### What you have to do
From the first line of the records below through the line containing "48. CEDAW noted", copy everything exactly and nothing more.

-- Given data follows --

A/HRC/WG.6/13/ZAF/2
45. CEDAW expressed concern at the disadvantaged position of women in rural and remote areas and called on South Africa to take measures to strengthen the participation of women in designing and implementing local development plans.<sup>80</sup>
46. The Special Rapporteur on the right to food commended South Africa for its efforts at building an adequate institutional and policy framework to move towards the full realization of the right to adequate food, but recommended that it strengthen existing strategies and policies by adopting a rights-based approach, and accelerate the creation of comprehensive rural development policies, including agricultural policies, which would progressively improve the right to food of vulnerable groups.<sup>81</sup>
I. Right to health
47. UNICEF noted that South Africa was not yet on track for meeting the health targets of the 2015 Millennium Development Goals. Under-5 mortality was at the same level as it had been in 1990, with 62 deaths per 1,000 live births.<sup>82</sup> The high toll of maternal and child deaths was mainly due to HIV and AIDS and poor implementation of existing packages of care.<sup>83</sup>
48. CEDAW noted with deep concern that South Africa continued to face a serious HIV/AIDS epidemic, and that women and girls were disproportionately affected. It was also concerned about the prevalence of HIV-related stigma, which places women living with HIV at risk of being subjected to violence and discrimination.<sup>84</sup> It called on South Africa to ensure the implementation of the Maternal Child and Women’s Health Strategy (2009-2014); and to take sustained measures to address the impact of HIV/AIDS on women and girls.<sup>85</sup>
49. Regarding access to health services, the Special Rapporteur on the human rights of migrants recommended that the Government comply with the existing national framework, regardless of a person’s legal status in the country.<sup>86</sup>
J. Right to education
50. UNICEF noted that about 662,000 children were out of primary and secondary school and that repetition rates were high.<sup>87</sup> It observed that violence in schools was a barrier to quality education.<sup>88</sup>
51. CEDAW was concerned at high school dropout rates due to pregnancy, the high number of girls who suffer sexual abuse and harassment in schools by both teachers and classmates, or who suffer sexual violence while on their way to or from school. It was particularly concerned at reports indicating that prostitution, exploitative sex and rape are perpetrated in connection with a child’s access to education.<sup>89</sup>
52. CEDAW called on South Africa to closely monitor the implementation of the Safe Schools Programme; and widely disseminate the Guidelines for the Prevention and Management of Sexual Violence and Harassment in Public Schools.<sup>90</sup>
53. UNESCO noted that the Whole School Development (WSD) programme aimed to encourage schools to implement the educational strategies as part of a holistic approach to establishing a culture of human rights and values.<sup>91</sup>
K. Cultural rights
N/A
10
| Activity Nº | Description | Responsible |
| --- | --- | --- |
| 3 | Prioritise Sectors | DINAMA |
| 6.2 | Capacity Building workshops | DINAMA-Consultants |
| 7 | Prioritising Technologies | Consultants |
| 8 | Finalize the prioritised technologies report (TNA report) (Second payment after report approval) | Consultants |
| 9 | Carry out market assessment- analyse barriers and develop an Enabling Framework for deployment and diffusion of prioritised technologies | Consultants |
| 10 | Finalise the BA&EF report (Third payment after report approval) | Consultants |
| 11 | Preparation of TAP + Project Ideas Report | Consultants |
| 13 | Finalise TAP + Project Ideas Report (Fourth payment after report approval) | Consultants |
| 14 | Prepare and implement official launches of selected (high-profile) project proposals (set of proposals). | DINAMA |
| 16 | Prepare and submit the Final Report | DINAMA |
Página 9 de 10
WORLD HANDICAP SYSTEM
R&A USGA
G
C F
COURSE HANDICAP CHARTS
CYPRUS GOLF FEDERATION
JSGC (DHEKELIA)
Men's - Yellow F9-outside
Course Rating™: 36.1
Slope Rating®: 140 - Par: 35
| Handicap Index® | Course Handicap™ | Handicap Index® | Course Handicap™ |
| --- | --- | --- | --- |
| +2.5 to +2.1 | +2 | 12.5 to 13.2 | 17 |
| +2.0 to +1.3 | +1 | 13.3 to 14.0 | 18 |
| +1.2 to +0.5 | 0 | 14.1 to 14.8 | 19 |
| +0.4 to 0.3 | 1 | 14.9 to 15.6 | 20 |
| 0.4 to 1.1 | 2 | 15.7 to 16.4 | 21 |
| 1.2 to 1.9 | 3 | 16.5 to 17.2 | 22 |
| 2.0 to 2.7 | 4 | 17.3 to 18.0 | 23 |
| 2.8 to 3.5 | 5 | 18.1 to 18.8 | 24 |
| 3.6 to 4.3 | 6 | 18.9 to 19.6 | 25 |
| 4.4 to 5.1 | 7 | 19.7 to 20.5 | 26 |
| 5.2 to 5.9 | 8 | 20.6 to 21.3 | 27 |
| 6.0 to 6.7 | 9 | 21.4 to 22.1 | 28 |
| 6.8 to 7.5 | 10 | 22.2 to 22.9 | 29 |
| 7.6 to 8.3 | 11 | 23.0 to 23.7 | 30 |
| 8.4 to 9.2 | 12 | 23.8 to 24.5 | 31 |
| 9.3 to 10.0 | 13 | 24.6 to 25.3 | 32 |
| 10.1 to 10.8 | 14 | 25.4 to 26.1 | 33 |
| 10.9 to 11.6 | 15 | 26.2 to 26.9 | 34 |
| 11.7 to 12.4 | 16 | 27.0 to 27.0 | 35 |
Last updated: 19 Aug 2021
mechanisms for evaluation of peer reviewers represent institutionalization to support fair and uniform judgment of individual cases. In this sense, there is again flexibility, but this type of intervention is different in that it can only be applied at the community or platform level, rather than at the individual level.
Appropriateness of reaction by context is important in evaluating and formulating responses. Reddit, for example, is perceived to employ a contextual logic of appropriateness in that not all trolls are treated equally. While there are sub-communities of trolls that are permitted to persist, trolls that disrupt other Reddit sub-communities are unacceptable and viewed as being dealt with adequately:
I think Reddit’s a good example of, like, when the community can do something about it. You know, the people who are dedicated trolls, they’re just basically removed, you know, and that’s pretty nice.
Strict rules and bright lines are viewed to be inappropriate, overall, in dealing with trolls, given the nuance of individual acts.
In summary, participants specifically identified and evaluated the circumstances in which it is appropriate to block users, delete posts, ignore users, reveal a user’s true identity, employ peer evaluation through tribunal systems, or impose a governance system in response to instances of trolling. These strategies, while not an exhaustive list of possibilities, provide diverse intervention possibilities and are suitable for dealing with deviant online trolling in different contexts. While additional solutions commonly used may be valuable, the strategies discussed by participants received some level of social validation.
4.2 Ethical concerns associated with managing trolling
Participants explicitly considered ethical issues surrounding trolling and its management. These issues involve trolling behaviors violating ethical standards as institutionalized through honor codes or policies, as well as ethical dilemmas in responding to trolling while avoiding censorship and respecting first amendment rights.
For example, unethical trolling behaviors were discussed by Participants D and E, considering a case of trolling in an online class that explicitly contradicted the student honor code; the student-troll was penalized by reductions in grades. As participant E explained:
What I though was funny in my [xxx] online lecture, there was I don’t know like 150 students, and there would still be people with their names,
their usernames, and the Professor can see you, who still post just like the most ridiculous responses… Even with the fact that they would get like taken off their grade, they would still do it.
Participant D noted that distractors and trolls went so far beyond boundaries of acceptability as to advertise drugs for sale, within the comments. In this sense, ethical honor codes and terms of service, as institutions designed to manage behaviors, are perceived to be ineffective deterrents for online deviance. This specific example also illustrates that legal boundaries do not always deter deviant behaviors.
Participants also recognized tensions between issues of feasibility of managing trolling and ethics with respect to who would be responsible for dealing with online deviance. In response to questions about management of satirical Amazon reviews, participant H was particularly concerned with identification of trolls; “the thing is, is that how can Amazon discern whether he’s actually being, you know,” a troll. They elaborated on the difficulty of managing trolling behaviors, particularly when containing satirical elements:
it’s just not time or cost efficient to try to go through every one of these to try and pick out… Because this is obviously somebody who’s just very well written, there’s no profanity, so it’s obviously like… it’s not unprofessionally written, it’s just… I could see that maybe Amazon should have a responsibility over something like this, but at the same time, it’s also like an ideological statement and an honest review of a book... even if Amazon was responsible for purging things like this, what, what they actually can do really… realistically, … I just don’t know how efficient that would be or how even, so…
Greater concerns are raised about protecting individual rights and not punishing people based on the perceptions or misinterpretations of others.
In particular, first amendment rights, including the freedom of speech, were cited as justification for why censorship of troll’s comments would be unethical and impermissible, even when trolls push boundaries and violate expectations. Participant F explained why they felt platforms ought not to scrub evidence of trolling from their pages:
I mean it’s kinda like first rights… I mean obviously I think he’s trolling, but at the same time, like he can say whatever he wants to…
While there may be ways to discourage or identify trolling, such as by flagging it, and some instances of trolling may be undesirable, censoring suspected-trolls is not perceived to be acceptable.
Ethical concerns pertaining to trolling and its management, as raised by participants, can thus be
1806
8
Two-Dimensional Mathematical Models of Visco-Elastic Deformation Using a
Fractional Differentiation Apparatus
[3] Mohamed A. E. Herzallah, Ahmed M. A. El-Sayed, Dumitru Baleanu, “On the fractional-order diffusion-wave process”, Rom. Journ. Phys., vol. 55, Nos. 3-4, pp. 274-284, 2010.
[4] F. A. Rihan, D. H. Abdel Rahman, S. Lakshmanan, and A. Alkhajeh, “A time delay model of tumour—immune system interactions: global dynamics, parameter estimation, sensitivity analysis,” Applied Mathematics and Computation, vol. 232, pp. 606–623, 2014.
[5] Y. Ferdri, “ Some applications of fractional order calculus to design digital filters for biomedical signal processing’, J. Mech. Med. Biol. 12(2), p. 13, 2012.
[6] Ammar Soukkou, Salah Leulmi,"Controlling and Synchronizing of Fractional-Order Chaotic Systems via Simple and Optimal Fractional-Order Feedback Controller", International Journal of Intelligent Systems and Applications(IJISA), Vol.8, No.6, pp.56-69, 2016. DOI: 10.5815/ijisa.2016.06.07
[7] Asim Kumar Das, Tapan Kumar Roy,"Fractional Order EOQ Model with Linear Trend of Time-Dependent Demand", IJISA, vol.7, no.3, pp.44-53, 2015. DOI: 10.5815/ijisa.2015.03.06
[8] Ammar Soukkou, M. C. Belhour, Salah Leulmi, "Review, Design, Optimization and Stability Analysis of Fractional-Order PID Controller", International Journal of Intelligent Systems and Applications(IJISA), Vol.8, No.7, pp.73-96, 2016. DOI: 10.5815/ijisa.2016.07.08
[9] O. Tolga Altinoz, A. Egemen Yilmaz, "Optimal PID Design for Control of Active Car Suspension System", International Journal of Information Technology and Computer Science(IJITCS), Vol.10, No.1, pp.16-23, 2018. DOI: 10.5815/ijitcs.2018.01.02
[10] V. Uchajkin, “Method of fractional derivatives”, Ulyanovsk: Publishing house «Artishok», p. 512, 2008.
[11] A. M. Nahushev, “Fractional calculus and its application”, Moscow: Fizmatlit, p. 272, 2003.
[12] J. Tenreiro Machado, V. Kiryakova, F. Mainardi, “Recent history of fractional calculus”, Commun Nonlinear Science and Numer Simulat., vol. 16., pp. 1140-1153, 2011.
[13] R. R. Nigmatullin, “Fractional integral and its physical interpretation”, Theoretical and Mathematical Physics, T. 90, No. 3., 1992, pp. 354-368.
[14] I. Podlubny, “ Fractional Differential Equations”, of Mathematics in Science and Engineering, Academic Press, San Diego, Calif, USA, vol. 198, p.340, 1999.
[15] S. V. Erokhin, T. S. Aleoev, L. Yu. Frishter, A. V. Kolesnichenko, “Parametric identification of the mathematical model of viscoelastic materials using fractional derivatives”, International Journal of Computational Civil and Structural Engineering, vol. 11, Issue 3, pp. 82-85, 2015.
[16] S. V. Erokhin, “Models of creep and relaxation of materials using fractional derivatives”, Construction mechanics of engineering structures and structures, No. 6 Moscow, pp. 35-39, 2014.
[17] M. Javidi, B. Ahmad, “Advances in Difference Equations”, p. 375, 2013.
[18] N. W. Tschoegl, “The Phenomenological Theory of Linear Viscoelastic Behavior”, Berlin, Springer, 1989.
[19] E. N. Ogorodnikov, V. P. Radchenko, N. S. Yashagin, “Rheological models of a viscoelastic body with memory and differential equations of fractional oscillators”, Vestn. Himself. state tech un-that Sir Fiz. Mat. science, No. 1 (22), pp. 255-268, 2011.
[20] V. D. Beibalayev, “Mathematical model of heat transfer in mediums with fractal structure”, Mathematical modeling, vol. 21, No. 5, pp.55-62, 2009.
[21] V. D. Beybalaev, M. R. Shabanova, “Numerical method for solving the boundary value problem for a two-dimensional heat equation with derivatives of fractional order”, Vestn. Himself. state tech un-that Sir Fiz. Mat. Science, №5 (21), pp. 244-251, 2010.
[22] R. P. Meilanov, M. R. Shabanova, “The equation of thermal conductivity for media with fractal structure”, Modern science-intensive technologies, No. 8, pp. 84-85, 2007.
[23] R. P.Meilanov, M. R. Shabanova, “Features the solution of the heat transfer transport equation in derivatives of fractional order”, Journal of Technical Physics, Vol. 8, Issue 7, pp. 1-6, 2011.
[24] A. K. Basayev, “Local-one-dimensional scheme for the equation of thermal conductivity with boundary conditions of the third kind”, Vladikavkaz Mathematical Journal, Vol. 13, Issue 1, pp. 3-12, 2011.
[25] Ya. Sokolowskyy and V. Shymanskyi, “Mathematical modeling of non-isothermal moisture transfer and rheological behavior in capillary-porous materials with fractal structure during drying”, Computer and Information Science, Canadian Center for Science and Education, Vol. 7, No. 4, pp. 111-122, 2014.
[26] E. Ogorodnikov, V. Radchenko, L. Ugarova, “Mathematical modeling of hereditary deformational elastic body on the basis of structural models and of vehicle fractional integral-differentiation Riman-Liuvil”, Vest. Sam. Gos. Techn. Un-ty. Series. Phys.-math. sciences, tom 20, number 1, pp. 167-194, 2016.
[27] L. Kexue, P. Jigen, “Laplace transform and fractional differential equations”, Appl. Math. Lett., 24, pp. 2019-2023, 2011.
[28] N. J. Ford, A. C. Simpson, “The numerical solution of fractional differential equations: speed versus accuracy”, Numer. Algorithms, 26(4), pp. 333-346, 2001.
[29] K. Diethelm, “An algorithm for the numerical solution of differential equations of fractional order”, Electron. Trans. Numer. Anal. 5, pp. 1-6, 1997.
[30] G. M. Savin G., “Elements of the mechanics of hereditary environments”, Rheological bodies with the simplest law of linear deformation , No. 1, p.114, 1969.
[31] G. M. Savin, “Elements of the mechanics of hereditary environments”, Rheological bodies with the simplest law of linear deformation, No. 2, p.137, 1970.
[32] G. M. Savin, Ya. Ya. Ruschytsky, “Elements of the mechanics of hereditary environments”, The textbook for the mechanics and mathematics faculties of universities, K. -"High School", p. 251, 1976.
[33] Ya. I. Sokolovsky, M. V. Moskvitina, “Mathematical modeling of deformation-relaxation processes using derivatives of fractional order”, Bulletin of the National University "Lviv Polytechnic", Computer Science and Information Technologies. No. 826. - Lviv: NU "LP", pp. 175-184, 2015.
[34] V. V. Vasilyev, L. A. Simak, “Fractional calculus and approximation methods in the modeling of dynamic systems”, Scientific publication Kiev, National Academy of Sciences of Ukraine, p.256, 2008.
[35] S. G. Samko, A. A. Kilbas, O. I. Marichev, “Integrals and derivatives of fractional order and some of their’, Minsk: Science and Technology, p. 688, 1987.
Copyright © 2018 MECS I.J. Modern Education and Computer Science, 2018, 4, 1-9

-- Given data concluded --

### Reply to the task
A/HRC/WG.6/13/ZAF/2
45. CEDAW expressed concern at the disadvantaged position of women in rural and remote areas and called on South Africa to take measures to strengthen the participation of women in designing and implementing local development plans.<sup>80</sup>
46. The Special Rapporteur on the right to food commended South Africa for its efforts at building an adequate institutional and policy framework to move towards the full realization of the right to adequate food, but recommended that it strengthen existing strategies and policies by adopting a rights-based approach, and accelerate the creation of comprehensive rural development policies, including agricultural policies, which would progressively improve the right to food of vulnerable groups.<sup>81</sup>
I. Right to health
47. UNICEF noted that South Africa was not yet on track for meeting the health targets of the 2015 Millennium Development Goals. Under-5 mortality was at the same level as it had been in 1990, with 62 deaths per 1,000 live births.<sup>82</sup> The high toll of maternal and child deaths was mainly due to HIV and AIDS and poor implementation of existing packages of care.<sup>83</sup>
48. CEDAW noted with deep concern that South Africa continued to face a serious HIV/AIDS epidemic, and that women and girls were disproportionately affected. It was also concerned about the prevalence of HIV-related stigma, which places women living with HIV at risk of being subjected to violence and discrimination.<sup>84</sup> It called on South Africa to ensure the implementation of the Maternal Child and Women’s Health Strategy (2009-2014); and to take sustained measures to address the impact of HIV/AIDS on women and girls.<sup>85</sup>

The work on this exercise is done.